**To do**
Keep the wording of each record exactly the same when you repeat it, and leave out pictures.

**Entries shown**
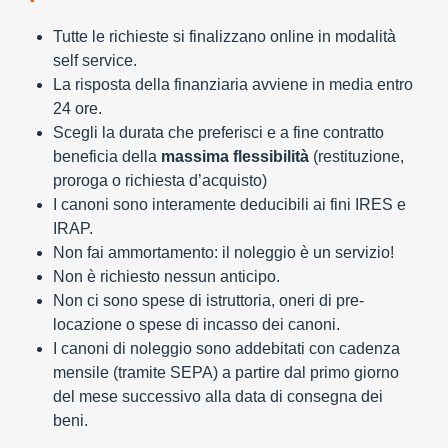
Tutte le richieste si finalizzano online in modalità
self service.
La risposta della finanziaria avviene in media entro
24 ore.
Scegli la durata che preferisci e a fine contratto
beneficia della
massima flessibilità
(restituzione,
proroga o richiesta d’acquisto)
I canoni sono interamente deducibili ai fini IRES e
IRAP.
Non fai ammortamento: il noleggio è un servizio!
Non è richiesto nessun anticipo.
Non ci sono spese di istruttoria, oneri di pre-
locazione o spese di incasso dei canoni.
I canoni di noleggio sono addebitati con cadenza
mensile (tramite SEPA) a partire dal primo giorno
del mese successivo alla data di consegna dei
beni.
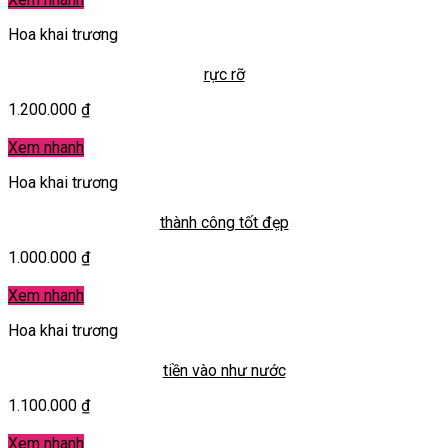
Hoa khai trương
rực rỡ
1.200.000
₫
Xem nhanh
Hoa khai trương
thành công tốt đẹp
1.000.000
₫
Xem nhanh
Hoa khai trương
tiền vào như nước
1.100.000
₫
Xem nhanh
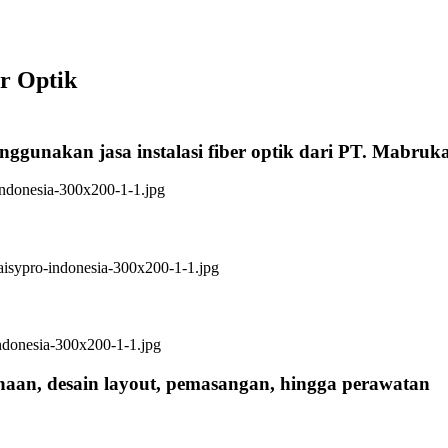
er Optik
nggunakan jasa instalasi fiber optik dari PT. Mabruk
anaan, desain layout, pemasangan, hingga perawatan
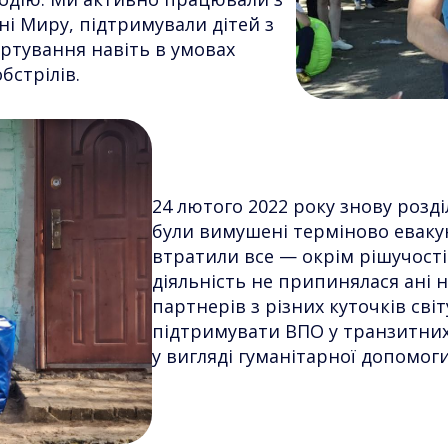
ні Миру, підтримували дітей з
уртування навіть в умовах
бстрілів.
24 лютого 2022 року знову розді
були вимушені терміново еваку
втратили все — окрім рішучості
діяльність не припинялася ані 
партнерів з різних куточків сві
підтримувати ВПО у транзитних
у вигляді гуманітарної допомоги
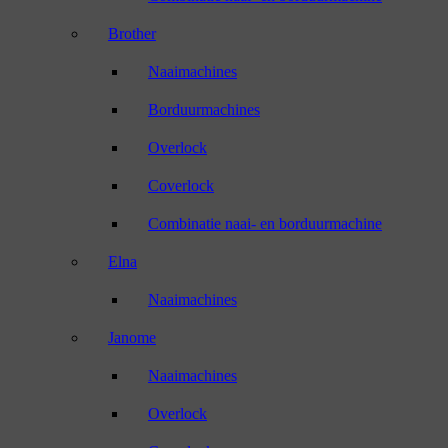
Brother
Naaimachines
Borduurmachines
Overlock
Coverlock
Combinatie naai- en borduurmachine
Elna
Naaimachines
Janome
Naaimachines
Overlock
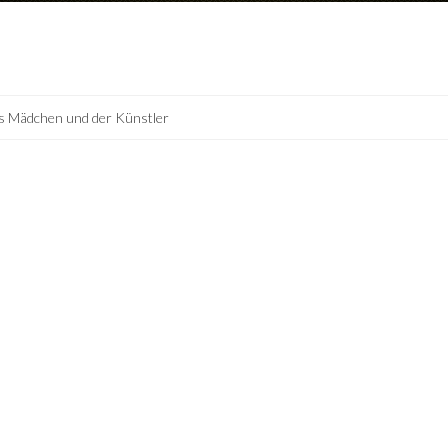
s Mädchen und der Künstler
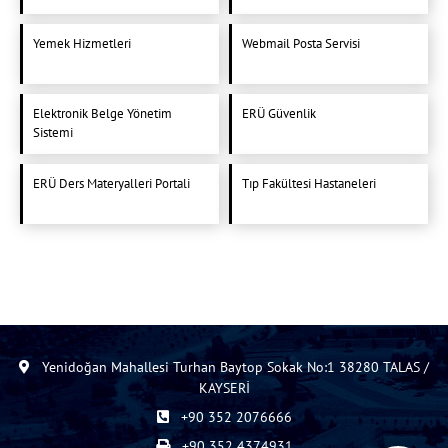
Yemek Hizmetleri
Webmail Posta Servisi
Elektronik Belge Yönetim
ERÜ Güvenlik
Sistemi
ERÜ Ders Materyalleri Portali
Tıp Fakültesi Hastaneleri
Yenidoğan Mahallesi Turhan Baytop Sokak No:1 38280 TALAS /
KAYSERİ
+90 352 2076666
+90 352 4374931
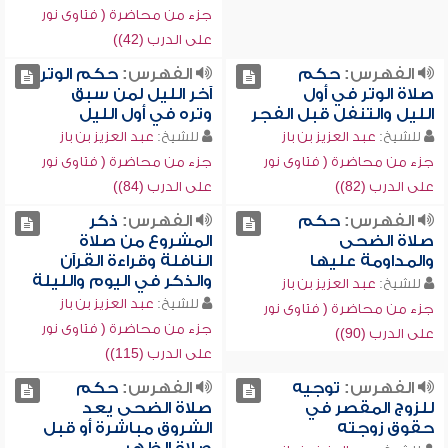
جزء من محاضرة ( فتاوى نور
على الدرب (42))
الفهرس:
حكم
الفهرس:
حكم الوتر
صلاة الوتر في أول
آخر الليل لمن سبق
الليل والتنفل قبل الفجر
وتره في أول الليل
للشيخ:
عبد العزيز بن باز
للشيخ:
عبد العزيز بن باز
جزء من محاضرة ( فتاوى نور
جزء من محاضرة ( فتاوى نور
على الدرب (82))
على الدرب (84))
الفهرس:
حكم
الفهرس:
ذكر
صلاة الضحى
المشروع من صلاة
والمداومة عليها
النافلة وقراءة القرآن
والذكر في اليوم والليلة
للشيخ:
عبد العزيز بن باز
للشيخ:
عبد العزيز بن باز
جزء من محاضرة ( فتاوى نور
جزء من محاضرة ( فتاوى نور
على الدرب (90))
على الدرب (115))
الفهرس:
توجيه
الفهرس:
حكم
للزوج المقصر في
صلاة الضحى يعد
حقوق زوجته
الشروق مباشرة أو قبل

**Answer below**
Tutte le richieste si finalizzano online in modalità
self service.
La risposta della finanziaria avviene in media entro
24 ore.
Scegli la durata che preferisci e a fine contratto
beneficia della
massima flessibilità
(restituzione,
proroga o richiesta d’acquisto)
I canoni sono interamente deducibili ai fini IRES e
IRAP.
Non fai ammortamento: il noleggio è un servizio!
Non è richiesto nessun anticipo.
Non ci sono spese di istruttoria, oneri di pre-
locazione o spese di incasso dei canoni.
I canoni di noleggio sono addebitati con cadenza
mensile (tramite SEPA) a partire dal primo giorno
del mese successivo alla data di consegna dei
beni.
Hoa khai trương
rực rỡ
1.200.000
₫
Xem nhanh
Hoa khai trương
thành công tốt đẹp
1.000.000
₫
Xem nhanh
Hoa khai trương
tiền vào như nước
1.100.000
₫
Xem nhanh
er Optik
nggunakan jasa instalasi fiber optik dari PT. Mabruk
anaan, desain layout, pemasangan, hingga perawatan
ні Миру, підтримували дітей з
уртування навіть в умовах
бстрілів.
24 лютого 2022 року знову розді
були вимушені терміново еваку
втратили все — окрім рішучості
діяльність не припинялася ані 
партнерів з різних куточків сві
підтримувати ВПО у транзитних
у вигляді гуманітарної допомоги
Brother
Naaimachines
Borduurmachines
Overlock
Coverlock
Combinatie naai- en borduurmachine
Elna
Naaimachines
Janome
Naaimachines
Overlock
s Mädchen und der Künstler
Yemek Hizmetleri
Webmail Posta Servisi
Elektronik Belge Yönetim
ERÜ Güvenlik
Sistemi
ERÜ Ders Materyalleri Portali
Tıp Fakültesi Hastaneleri
Yenidoğan Mahallesi Turhan Baytop Sokak No:1 38280 TALAS /
KAYSERİ
+90 352 2076666
+90 352 4374931
جزء من محاضرة ( فتاوى نور
على الدرب (42))
الفهرس:
حكم
الفهرس:
حكم الوتر
صلاة الوتر في أول
آخر الليل لمن سبق
الليل والتنفل قبل الفجر
وتره في أول الليل
للشيخ:
عبد العزيز بن باز
للشيخ:
عبد العزيز بن باز
جزء من محاضرة ( فتاوى نور
جزء من محاضرة ( فتاوى نور
على الدرب (82))
على الدرب (84))
الفهرس:
حكم
الفهرس:
ذكر
صلاة الضحى
المشروع من صلاة
والمداومة عليها
النافلة وقراءة القرآن
والذكر في اليوم والليلة
للشيخ:
عبد العزيز بن باز
للشيخ:
عبد العزيز بن باز
جزء من محاضرة ( فتاوى نور
جزء من محاضرة ( فتاوى نور
على الدرب (90))
على الدرب (115))
الفهرس:
توجيه
الفهرس:
حكم
للزوج المقصر في
صلاة الضحى يعد
حقوق زوجته
الشروق مباشرة أو قبل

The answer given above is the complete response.